Over time, Naturium became part of the routine I trust most—not because of hype or packaging, but because it proved itself. There’s something deeply grounding about realizing you don’t need the most expensive option to take good care of yourself. Drugstore skincare taught me that consistency beats novelty every time.
Tretinoin: Long-Term Trust, Not overnight Miracle
Tretinoin has remained my ride-or-die—not because it delivers results quickly, but because it doesn’t. Real results take time. Six months. Sometimes a year. It’s slow, methodical, and deeply unglamorous—and that’s exactly why it works.
Available by prescription and often covered by insurance plans, tretinoin doesn’t arrive dressed up or over-promised. There’s no beautiful packaging, no instant gratification, no viral hype. Just a small tube that asks for consistency and respect. Used correctly, it delivers a kind of glow no shortcut ever could. Used carelessly—too often, too strong, too fast—it pushes back, damaging the very skin you’re trying to heal.
Tretinoin doesn’t reward urgency. It rewards restraint. My tretinoin journey has been a slow one. Think months, not weeks. When acne and hyperpigmentation are stubborn. I do sometimes wonder if it’s working. But my tretinoin journey has taught me trust the process even when results are slow.

Working with it also taught me something I needed to learn beyond skincare: progress is quiet. It rarely announces itself and comes months later after consistent effort. You rarelt notice it day to day and it can be really hard to see the forest in the trees. There’s no dramatic reveal, no overnight transformation. You see it months later, almost by surprise, when your skin feels steadier—and so do you. Better not because you rushed, but because you learned to move at a pace that allowed real change to take hold.
Skincare as Self-Trust after depression
My skincare routine now is smaller than it’s ever been. Fewer steps. Fewer products. More intention.

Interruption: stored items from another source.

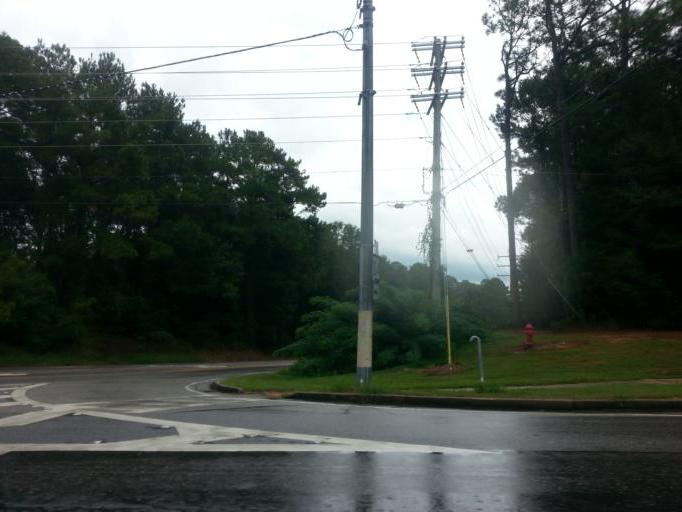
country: US
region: Alabama
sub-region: Baldwin County
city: Fairhope
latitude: 30.5454
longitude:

What matters isn’t perfection—it’s showing up. Washing my face at night even when I’m tired. Moisturizing with Vanicream from Walmart instead of something expensive from Sephora. Applying sunscreen consistently, not out of fear, but out of care for the progress I’ve made.
Skincare isn’t how I fix myself anymore. I no longer treat my skin like a project or a problem to solve. I celebrate small victories instead of chasing poreless perfection. It’s how I stay connected to myself when my thoughts start to spiral, how I ground myself when stress creeps in. It’s a steady presence when life feels uncertain—like standing on solid ground after an earthquake.

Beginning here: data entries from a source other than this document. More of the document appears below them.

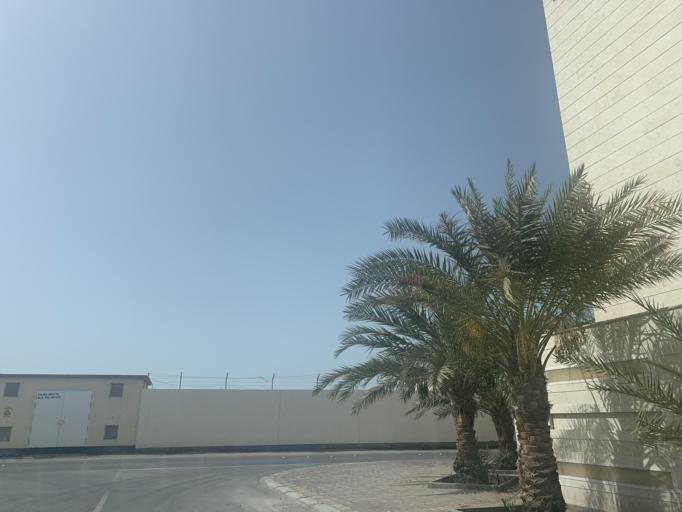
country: BH
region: Northern
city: Sitrah
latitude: 26.1653
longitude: 50.6190
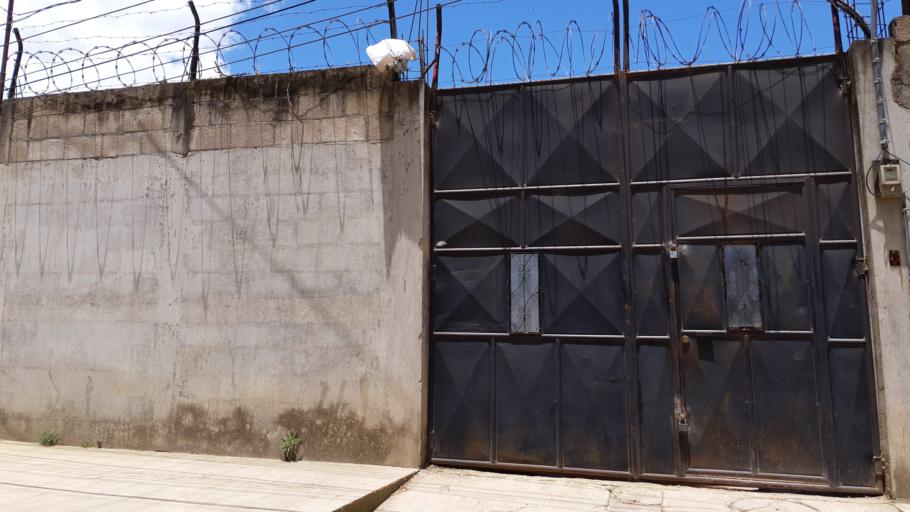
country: GT
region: Chimaltenango
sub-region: Municipio de Chimaltenango
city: Chimaltenango
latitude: 14.6646
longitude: -90.8471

This routine taught me how to care for myself as someone who matters inherently, not conditionally. Not because I’m productive or polished or perfect—but because I exist. Depression told me otherwise. Skincare, in its quiet way, helped me unlearn that lie.

Healing doesn’t ask for intensity, and it rarely happens overnight. Whether it’s your skin or your life, healing asks for patience—for showing up day after day even when progress feels invisible. It asks for self-compassion and courage.
Keep it simple. Sometimes the most radical thing you can do is choose gentleness—and trust that it’s enough.